Dataset content section start

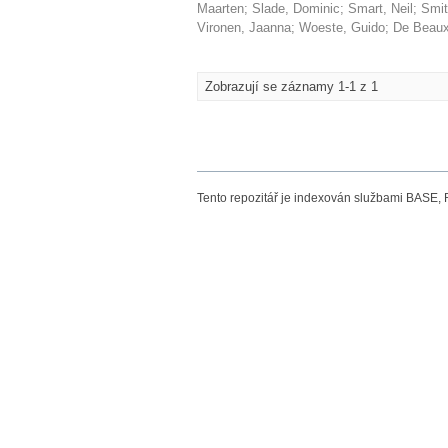
Maarten
;
Slade, Dominic
;
Smart, Neil
;
Smit
Vironen, Jaanna
;
Woeste, Guido
;
De Beaux
Zobrazují se záznamy 1-1 z 1
Tento repozitář je indexován službami BASE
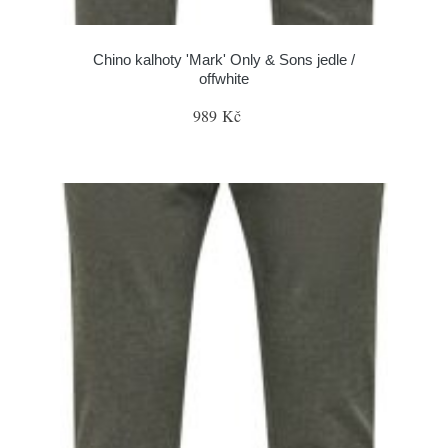
Chino kalhoty 'Mark' Only & Sons jedle /
offwhite
989 Kč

Dataset content section end

What needs to be done – Please format the text read from all of the material above as a JSON list of strings, one string per line, with blank lines left out. Leave the pictures out of the list.

Task solution –
[
  "Maarten",
  ";",
  "Slade, Dominic",
  ";",
  "Smart, Neil",
  ";",
  "Smit",
  "Vironen, Jaanna",
  ";",
  "Woeste, Guido",
  ";",
  "De Beaux",
  "Zobrazují se záznamy 1-1 z 1",
  "Tento repozitář je indexován službami BASE",
  "Chino kalhoty 'Mark' Only & Sons jedle /",
  "offwhite",
  "989 Kč"
]